- Education: Technical University of Braunschweig University of Stuttgart
- Scientific career
- Workplaces: Cornell University University of Regensburg

= Antje Baeumner =

German chemist

Antje Baeumner is a German chemist who is Professor and Director of the Institute of Analytical Chemistry, Chemo- and Biosensors at the University of Regensburg in Germany. Her research considers biosensors and lab-on-a-chip devices for the detection of pathogenic organisms.

== Early life and education ==
Baeumner was an undergraduate student at the Technical University of Braunschweig, where she studied biotechnology. She moved to the University of Stuttgart for graduate studies. In 1997 Baeumner moved to Cornell University as a postdoctoral fellow.

== Research and career ==
Baeumner joined the faculty at Cornell University in 1999, and was promoted to Professor in 2008. Her research considered biosensors for the detection of pathogenic organisms in food. Whilst at Cornell, she was awarded a Blavatnik Awards for Young Scientists. Baeumner was part of a Bill & Melinda Gates Foundation program to create low-cost HIV/AIDS diagnostic tools for use in the developing world. Specifically, Baeumner looked to develop a simple, low-cost approach to evaluate CD4+ T cell count in the blood, a marker of HIV/AIDS infection.

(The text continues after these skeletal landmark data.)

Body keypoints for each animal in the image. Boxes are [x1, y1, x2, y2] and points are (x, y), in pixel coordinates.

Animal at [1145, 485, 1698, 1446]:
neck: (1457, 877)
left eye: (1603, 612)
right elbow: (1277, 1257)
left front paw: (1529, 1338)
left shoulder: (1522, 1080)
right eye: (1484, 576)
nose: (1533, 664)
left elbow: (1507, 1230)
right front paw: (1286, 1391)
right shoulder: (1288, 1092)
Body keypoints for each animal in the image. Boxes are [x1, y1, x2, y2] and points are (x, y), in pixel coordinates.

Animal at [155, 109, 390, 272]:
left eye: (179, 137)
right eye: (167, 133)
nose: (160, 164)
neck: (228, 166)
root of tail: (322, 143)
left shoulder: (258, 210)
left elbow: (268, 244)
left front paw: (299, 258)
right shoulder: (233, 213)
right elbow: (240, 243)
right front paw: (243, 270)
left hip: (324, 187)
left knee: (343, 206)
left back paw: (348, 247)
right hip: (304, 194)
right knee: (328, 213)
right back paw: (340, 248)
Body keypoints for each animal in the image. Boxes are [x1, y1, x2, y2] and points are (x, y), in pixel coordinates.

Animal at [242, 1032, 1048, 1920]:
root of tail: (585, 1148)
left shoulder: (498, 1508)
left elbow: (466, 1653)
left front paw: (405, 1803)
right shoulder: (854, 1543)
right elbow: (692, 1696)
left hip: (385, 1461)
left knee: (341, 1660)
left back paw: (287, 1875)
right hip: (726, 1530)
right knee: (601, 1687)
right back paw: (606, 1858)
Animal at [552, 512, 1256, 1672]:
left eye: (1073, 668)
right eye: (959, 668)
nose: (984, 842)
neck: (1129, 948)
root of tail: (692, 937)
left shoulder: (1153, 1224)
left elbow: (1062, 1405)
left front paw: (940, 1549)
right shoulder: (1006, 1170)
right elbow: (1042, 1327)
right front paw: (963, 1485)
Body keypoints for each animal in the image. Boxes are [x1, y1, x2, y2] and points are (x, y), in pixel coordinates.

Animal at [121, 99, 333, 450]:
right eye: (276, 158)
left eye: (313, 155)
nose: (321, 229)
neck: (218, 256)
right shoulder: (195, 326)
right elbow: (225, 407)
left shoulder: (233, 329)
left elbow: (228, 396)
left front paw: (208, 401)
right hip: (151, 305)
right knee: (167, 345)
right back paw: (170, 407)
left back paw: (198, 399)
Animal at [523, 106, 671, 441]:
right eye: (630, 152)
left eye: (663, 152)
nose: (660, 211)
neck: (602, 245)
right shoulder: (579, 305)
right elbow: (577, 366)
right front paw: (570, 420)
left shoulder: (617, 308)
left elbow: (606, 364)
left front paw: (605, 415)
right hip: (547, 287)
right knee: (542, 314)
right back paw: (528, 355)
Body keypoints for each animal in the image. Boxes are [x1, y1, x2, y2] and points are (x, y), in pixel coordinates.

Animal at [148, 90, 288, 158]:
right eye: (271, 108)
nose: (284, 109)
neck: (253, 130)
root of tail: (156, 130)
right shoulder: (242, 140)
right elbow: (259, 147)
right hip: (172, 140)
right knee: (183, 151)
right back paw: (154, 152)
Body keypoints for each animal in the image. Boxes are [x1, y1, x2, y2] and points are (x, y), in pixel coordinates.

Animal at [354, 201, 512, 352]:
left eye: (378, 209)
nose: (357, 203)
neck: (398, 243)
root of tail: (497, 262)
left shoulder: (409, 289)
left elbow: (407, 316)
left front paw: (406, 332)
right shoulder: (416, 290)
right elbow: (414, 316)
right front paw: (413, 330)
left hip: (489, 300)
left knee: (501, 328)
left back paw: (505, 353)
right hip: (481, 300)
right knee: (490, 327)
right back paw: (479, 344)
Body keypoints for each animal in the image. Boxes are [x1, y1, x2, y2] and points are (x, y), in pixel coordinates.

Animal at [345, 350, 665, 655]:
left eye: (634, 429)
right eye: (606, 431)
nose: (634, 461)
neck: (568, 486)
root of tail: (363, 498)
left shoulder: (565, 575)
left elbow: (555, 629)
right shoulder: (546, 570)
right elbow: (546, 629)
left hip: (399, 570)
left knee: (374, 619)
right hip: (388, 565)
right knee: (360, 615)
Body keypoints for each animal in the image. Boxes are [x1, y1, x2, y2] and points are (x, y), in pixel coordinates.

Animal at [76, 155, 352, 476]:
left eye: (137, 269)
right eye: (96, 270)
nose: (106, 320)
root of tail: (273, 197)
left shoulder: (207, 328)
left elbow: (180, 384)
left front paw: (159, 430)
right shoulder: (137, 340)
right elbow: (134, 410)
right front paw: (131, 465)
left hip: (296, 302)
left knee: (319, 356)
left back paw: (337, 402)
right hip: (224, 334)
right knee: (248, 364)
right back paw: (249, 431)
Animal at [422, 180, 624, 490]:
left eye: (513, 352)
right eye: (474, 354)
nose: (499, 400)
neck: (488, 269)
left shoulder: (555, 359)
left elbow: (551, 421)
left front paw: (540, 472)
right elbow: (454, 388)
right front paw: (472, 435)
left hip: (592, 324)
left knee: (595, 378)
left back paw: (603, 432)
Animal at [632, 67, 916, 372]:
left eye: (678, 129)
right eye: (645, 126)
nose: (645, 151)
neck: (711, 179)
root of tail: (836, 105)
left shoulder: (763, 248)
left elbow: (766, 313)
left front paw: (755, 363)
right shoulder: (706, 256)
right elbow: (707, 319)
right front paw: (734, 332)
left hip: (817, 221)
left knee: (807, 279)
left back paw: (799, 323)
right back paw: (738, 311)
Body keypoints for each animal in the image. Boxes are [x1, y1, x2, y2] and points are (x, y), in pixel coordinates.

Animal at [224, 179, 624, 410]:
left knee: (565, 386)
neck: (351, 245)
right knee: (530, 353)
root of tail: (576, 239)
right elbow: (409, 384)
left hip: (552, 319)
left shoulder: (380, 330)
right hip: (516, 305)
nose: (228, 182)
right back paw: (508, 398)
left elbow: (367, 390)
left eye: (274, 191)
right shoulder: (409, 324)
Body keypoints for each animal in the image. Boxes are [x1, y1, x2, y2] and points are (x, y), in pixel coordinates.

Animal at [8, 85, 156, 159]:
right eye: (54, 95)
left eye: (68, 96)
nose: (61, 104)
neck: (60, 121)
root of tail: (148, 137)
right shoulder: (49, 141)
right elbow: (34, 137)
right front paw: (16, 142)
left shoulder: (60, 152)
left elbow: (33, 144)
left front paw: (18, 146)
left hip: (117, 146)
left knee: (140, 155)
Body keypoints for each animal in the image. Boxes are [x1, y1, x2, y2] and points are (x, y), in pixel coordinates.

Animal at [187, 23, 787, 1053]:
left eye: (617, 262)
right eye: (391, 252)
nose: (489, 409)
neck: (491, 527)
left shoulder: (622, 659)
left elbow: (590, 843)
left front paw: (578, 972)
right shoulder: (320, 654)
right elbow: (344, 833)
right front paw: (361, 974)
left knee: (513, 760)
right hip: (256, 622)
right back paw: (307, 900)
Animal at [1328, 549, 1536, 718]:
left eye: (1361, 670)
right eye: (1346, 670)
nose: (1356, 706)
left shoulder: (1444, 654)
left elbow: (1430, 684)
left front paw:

CD4 counts can advise when to start and stop taking antiretroviral drugs. She created a pregnancy test-like device that makes use of biosensor nanovesicles to amplify the signal.

In 2007, Baeumner was awarded fellowships from the German Research Foundation and Alexander von Humboldt Foundation. She moved to the Institute of Analytical Sciences in Dortmund, where she spent a year developing microfluidic devices and strategies to image cancer cells in vivo using nanovesicles. She moved to the Institute of Analytical Chemistry, Chemo- and Biosensors at the University of Regensburg in Germany in 2013, where she studies biosensors and micro-total analysis systems (μ TAS) for the detection of pathogens in food.

Baeumner has served as Editor-in-Chief of Analytical and Bioanalytical Chemistry since 2019. In 2026, Baeumner became a co-editor of the Annual Review of Analytical Chemistry. Baeumner serves as President of the International Association of Environmental Analytical Chemistry.